Alderson grew up in California, where his Romanian-immigrant father ran a custom sheet-metal and sign shop. Alderson graduated from high school at 15 after winning science contests, and received a scholarship to Reed College. His education was interrupted when the donor lost his fortune in the Depression. Alderson continued his education at Caltech and Columbia, with periodic interruptions to help out at his father's shop. Eventually, he did graduate work at Berkeley under Ernest O. Lawrence and J. Robert Oppenheimer, before leaving to do wartime research on periscopes and antisubmarine warfare at Pearl Harbor. In an online corporate autobiography, he states that he was "a co-group leader in a project to develop a source for electromagnetic separation of U-235," but he and his colleague on the project "decided that it would cost over one billion 1940 dollars and would not be completed in time to contribute to victory in World War II."
He also worked on missile guidance systems that utilized miniaturized motors. In his spare time and with the blessing of Surgeon General Norman Thomas Kirk, Alderson began tinkering with an electric prosthetic arm, with the idea that veteran rehabilitation would be a postwar priority.
In 1946, working for IBM, where founder Thomas Watson had taken on the project as a public service, Alderson produced a prototype that he demonstrated for the press. Featuring fingers capable of lifting 40 pounds and a hand made to look human with a cosmetic glove, the device had "all uses but punching," the Washington Post optimistically headlined. There were bugs, however, and five years later Alderson told the Times that success was "still a long way off." The arm Alderson patented in 1953 was manipulated with wires attached to the little toe. He eventually abandoned the project as unworkable.
In 1952, he founded Alderson Research Laboratories, with headquarters on East 102nd Street, to produce another arm-based product: mechanical manipulators for handling radioactive materials from a safe distance. His work with anthropomorphic technology made him the logical choice when the Air Force was looking for a contractor to produce test dummies for ejection seats and parachutes. Alderson denied recurrent rumors that scattered dummies dropped from balloons at high altitude were the source of reports of alien bodies supposedly sighted at Roswell, N.M.

- **Work instruction**:
Extend the account of Alderson's life and work above, picking up after its final sentence about the Roswell rumors.

- **Data for review**:
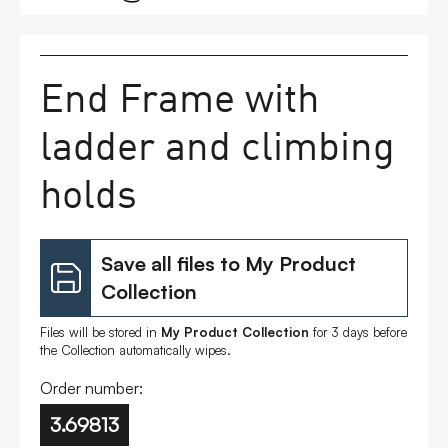
FAQs
End Frame with
Contact
ladder and climbing
holds
Save all files to My Product
Collection
Files will be stored in
My Product Collection
for 3 days before
the Collection automatically wipes.
Order number:
3.69813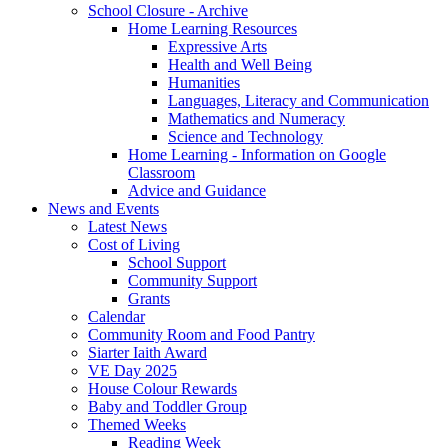
School Closure - Archive
Home Learning Resources
Expressive Arts
Health and Well Being
Humanities
Languages, Literacy and Communication
Mathematics and Numeracy
Science and Technology
Home Learning - Information on Google
Classroom
Advice and Guidance
News and Events
Latest News
Cost of Living
School Support
Community Support
Grants
Calendar
Community Room and Food Pantry
Siarter Iaith Award
VE Day 2025
House Colour Rewards
Baby and Toddler Group
Themed Weeks
Reading Week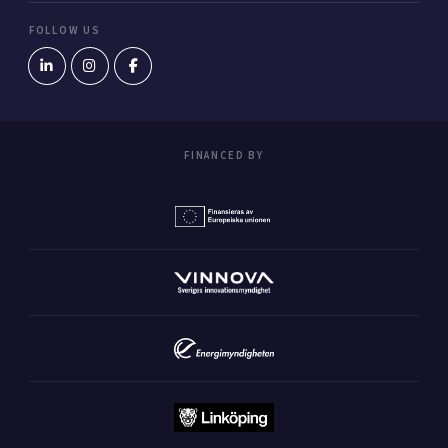
FOLLOW US
FINANCED BY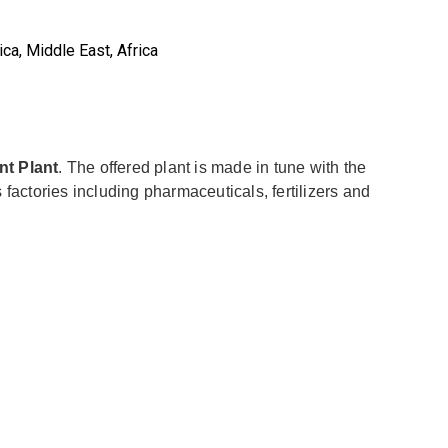
ca, Middle East, Africa
nt Plant
. The offered plant is made in tune with the
 factories including pharmaceuticals, fertilizers and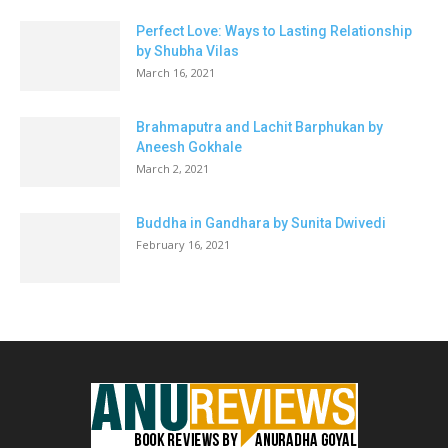
Perfect Love: Ways to Lasting Relationship
by Shubha Vilas
March 16, 2021
Brahmaputra and Lachit Barphukan by
Aneesh Gokhale
March 2, 2021
Buddha in Gandhara by Sunita Dwivedi
February 16, 2021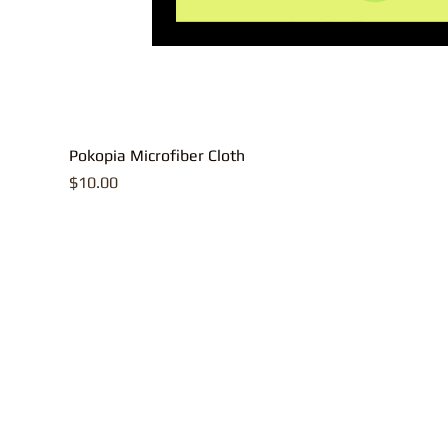
Pokopia Microfiber Cloth
Price
$10.00
All contents, p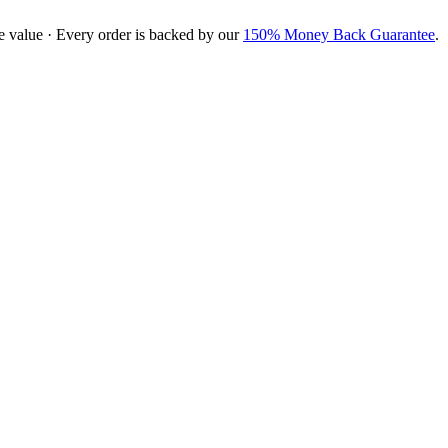
e value · Every order is backed by our
150% Money Back Guarantee
.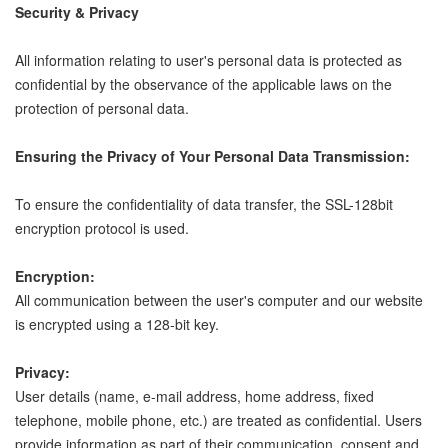
Security & Privacy
All information relating to user's personal data is protected as
confidential by the observance of the applicable laws on the
protection of personal data.
Ensuring the Privacy of Your Personal Data Transmission:
To ensure the confidentiality of data transfer, the SSL-128bit
encryption protocol is used.
Encryption:
All communication between the user's computer and our website
is encrypted using a 128-bit key.
Privacy:
User details (name, e-mail address, home address, fixed
telephone, mobile phone, etc.) are treated as confidential. Users
provide information as part of their communication, consent and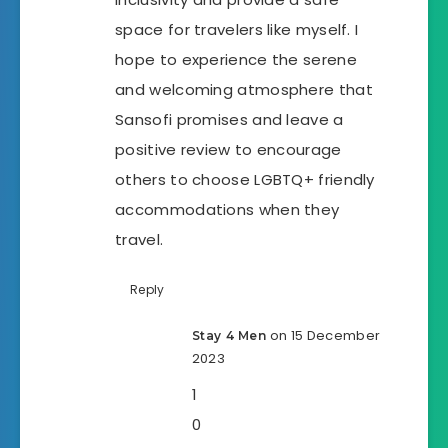
space for travelers like myself. I
hope to experience the serene
and welcoming atmosphere that
Sansofi promises and leave a
positive review to encourage
others to choose LGBTQ+ friendly
accommodations when they
travel.
Reply
on 15 December
Stay 4 Men
2023
1
0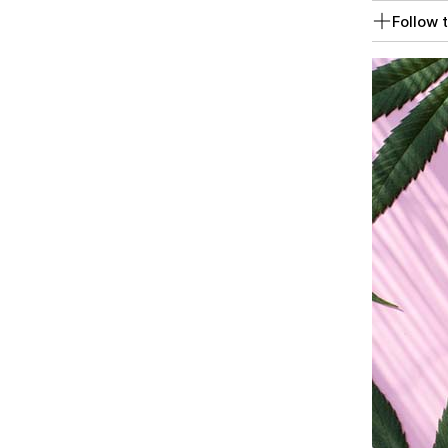
Follow t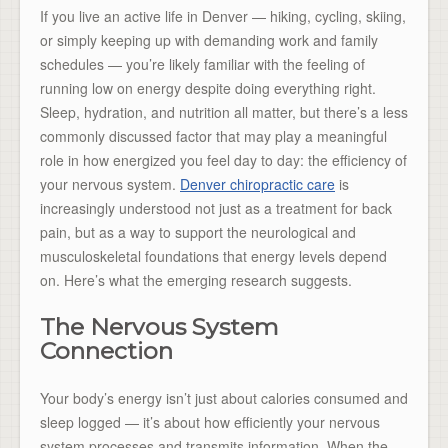
If you live an active life in Denver — hiking, cycling, skiing,
or simply keeping up with demanding work and family
schedules — you’re likely familiar with the feeling of
running low on energy despite doing everything right.
Sleep, hydration, and nutrition all matter, but there’s a less
commonly discussed factor that may play a meaningful
role in how energized you feel day to day: the efficiency of
your nervous system.
Denver chiropractic care
is
increasingly understood not just as a treatment for back
pain, but as a way to support the neurological and
musculoskeletal foundations that energy levels depend
on. Here’s what the emerging research suggests.
The Nervous System
Connection
Your body’s energy isn’t just about calories consumed and
sleep logged — it’s about how efficiently your nervous
system processes and transmits information. When the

- **Answer below**:
In the late 1950s, the company began producing phantoms - real human bones plus plastic, rubber, and other materials to simulate flesh and organs - for use in radiation and space research. They are still used to calibrate medical devices such as X-ray machines and CAT scanners.
One such mannequin was dubbed Remab (Radiation-Equivalent Man, Absorption); another, which emitted gamma rays, was Remcal (Radiation-Equivalent Man, Calibration).The company also produced phantom beagles, fake heads for dental training, and a CPR doll Alderson called "Joe Blow." Perhaps unsurprisingly, Alderson Research Laboratories was once cited for its high proportion of disabled workers, Alderson's son said.
In 1973, after suffering several business setbacks, Alderson moved to Beverly Hills and set up a rival to his old company, which he named Humanoid Systems (later, Humanetics). Soon, he had won large contracts with Ford and General Motors, selling dummies for $20,000 apiece.
Alderson sold his crash-test dummy business in 1987 but continued to produce phantoms at a new company, Radiology Support Devices (motto: "Bridging the gap between physician and physicist").
Possessed of a superb constitution, Alderson took his own body to work until last fall, his son said.
Born October 21, 1914, in Chicago; died February 11 of natural causes at his home in Marina del Rey, Calif.; married four times, he is survived by two sons from his second marriage, to Betty Wier, William and Jeremy, and four grandchildren.